Wenn man sich die Seite der Gesellschaft für Informationsdesign anschaut, sieht man eine Medienagentur, wie es viele gibt. Man kann sich durchklicken um einige Informationen zu Tätigkeit und Referenzen zu bekommen. Nichts weisst auf eine Artikelserie von Jutta Ditfurth hin… Das führt zu der Frage, wieviele versteckte (weil unverlinkte) Informationen noch mehr im Netz liegen. Eine ganze Welt öffnet sich. Vielleicht gibt es die vom Marketing abgesegnete verlinkte Welt, und dahinter die Informationen, die den Leuten wirklich wichtig sind?

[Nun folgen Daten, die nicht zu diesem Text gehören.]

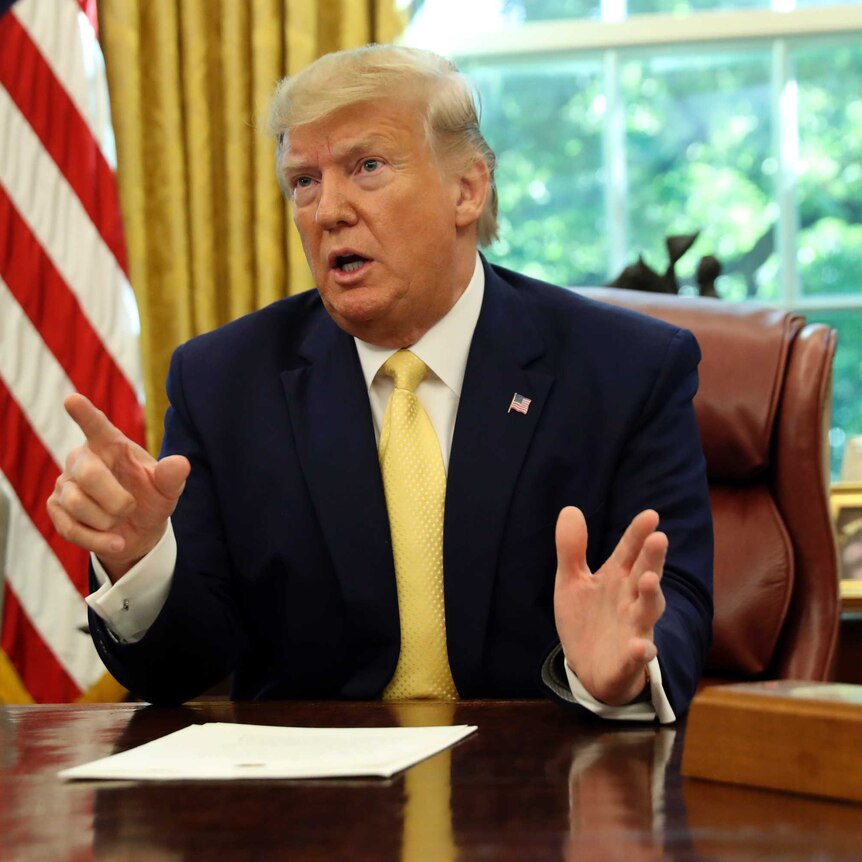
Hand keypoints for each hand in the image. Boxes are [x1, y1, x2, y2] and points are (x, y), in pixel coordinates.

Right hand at [47, 394, 189, 580]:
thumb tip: (181, 464)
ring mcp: (65, 484)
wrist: (138, 532)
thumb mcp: (167, 489)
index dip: (84, 413)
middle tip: (131, 507)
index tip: (72, 399)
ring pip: (77, 504)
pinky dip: (98, 540)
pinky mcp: (56, 509)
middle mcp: (82, 459)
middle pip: (87, 474)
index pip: (96, 426)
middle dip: (115, 498)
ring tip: (120, 521)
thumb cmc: (150, 498)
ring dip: (107, 520)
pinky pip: (71, 528)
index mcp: (110, 445)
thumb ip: (172, 476)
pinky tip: (116, 541)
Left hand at [553, 506, 666, 705]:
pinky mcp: (627, 660)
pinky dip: (641, 652)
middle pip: (644, 576)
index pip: (629, 551)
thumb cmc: (587, 619)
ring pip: (648, 612)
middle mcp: (630, 601)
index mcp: (616, 579)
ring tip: (651, 581)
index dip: (638, 534)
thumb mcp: (572, 581)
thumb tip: (570, 509)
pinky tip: (640, 646)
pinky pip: (637, 656)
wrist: (588, 668)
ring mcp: (632, 629)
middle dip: (652, 559)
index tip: (650, 515)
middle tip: (659, 538)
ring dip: (651, 597)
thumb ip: (571, 549)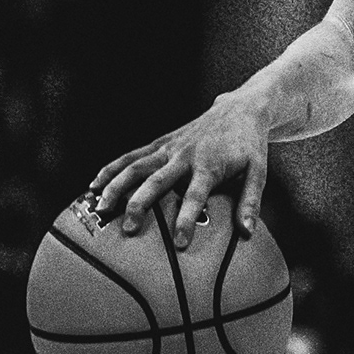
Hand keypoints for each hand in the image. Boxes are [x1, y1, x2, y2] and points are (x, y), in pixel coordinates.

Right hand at [88, 85, 271, 249]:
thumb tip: (247, 233)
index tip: (179, 243)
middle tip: (128, 229)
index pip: (195, 197)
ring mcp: (169, 147)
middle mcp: (184, 155)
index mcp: (209, 166)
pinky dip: (112, 168)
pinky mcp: (160, 142)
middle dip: (141, 204)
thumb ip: (250, 203)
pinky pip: (131, 155)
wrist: (240, 109)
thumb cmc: (249, 146)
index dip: (186, 220)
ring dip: (116, 185)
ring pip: (136, 166)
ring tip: (99, 207)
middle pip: (157, 181)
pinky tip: (94, 184)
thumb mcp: (259, 173)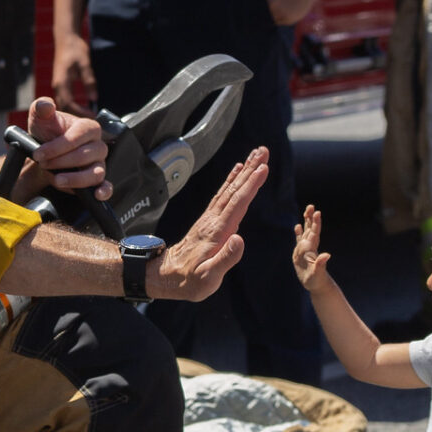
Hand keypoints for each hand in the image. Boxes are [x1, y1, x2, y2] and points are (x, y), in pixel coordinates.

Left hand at [15, 97, 109, 199]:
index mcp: (89, 127)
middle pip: (85, 156)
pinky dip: (103, 191)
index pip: (78, 137)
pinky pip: (106, 187)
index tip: (39, 153)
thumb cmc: (46, 133)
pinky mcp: (97, 181)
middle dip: (61, 161)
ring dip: (75, 178)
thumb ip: (42, 109)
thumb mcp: (40, 119)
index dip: (58, 146)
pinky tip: (96, 195)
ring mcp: (99, 164)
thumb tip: (46, 105)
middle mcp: (98, 146)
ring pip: (95, 173)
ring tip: (57, 180)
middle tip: (43, 164)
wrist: (43, 155)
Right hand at [51, 35, 97, 117]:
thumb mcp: (85, 63)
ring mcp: (58, 85)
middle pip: (64, 107)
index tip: (92, 116)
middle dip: (77, 115)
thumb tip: (94, 98)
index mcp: (61, 82)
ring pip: (63, 105)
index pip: (68, 103)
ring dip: (74, 112)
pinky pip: (64, 100)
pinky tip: (82, 108)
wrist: (66, 38)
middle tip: (91, 121)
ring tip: (87, 117)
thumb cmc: (75, 49)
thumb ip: (89, 81)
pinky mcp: (61, 84)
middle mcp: (57, 86)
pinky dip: (72, 106)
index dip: (80, 112)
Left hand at [152, 147, 269, 300]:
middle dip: (251, 170)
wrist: (166, 276)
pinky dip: (232, 180)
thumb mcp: (209, 277)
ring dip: (244, 171)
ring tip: (257, 154)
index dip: (251, 185)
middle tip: (264, 151)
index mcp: (217, 232)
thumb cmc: (189, 280)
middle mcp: (213, 220)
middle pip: (235, 190)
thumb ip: (225, 259)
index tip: (263, 168)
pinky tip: (238, 171)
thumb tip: (240, 239)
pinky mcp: (209, 220)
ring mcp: (210, 218)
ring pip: (229, 189)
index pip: (237, 203)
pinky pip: (223, 195)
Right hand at [292, 204, 334, 292]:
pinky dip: (299, 232)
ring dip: (306, 221)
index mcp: (312, 249)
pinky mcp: (301, 253)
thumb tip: (327, 255)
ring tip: (307, 210)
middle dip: (311, 218)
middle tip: (311, 206)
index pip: (314, 233)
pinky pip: (299, 240)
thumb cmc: (317, 281)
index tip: (317, 212)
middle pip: (310, 229)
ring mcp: (306, 249)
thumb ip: (321, 264)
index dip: (316, 223)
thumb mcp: (318, 273)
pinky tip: (298, 226)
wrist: (317, 285)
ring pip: (306, 232)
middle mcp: (310, 246)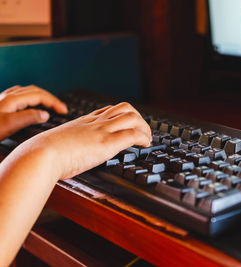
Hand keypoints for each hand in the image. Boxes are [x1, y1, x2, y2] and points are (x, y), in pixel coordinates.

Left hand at [0, 85, 67, 139]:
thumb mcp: (10, 125)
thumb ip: (29, 118)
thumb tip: (46, 115)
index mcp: (12, 99)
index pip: (40, 96)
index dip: (54, 102)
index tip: (64, 111)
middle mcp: (8, 96)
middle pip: (35, 91)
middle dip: (51, 98)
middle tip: (61, 108)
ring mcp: (3, 100)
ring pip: (27, 92)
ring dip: (42, 97)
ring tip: (50, 104)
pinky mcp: (0, 106)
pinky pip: (19, 96)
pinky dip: (31, 98)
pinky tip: (30, 103)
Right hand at [16, 102, 151, 180]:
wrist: (41, 154)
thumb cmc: (43, 153)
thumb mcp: (57, 143)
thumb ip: (66, 144)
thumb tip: (64, 155)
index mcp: (84, 121)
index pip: (109, 110)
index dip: (123, 115)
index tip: (128, 124)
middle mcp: (95, 122)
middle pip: (124, 108)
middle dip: (138, 118)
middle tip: (142, 131)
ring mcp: (102, 130)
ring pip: (132, 118)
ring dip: (144, 128)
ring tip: (147, 139)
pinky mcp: (107, 142)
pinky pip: (133, 134)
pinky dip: (143, 138)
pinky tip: (145, 145)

Inhaltlich war ich auch überrascht. Erstens weil mir hier Frau Ditfurths Humor zum ersten Mal aufgefallen ist. Wenn ich zitieren darf (kursiv von Frau Ditfurth, fettgedruckt von mir):
‘In Teil 1 der Serie schrieb ich, um zu bebildern, wie kosmisch weit die heutigen Grünen von den
Gründungsgrünen von 1980 entfernt sind: “Eine Petra Kelly hätte … nicht verstanden, weshalb Cem
Özdemir ein fusselfreies Outfit wichtiger ist als die dritte Welt.” Wenige Tage später hole ich mir im
Restaurant des Frankfurter “Ökohauses” etwas zu trinken. Da steht neben mir plötzlich der grüne
Bundestagsabgeordnete Cem Özdemir und sieht mich wütend an:
“Ich bin der, dem die dritte Welt egal ist.”
“Ich weiß”, sage ich. Drehe mich zur Theke und warte auf meinen Milchkaffee.
Özdemir daraufhin laut und abfällig zu einer Gruppe von Jungmännern:
“Das ist die Ditfurth, eine vornehme Frau von deutschem Adel.”
Junge, Junge, dachte ich, wenn das dein Problem ist; noch ein Wort, und ich adoptiere dich.‘
Als Arbeiterkind habe ich immer meine Schwierigkeiten gehabt mit ihre Entscheidung, dass ‘von’ aus ‘von Ditfurth’ wegzulassen. Es kommt mir wie die billigste Lösung eines verständlichen Dilemmas vor. Ich glaube nicht, dass man seine Herkunft ablegt mit dem Namen.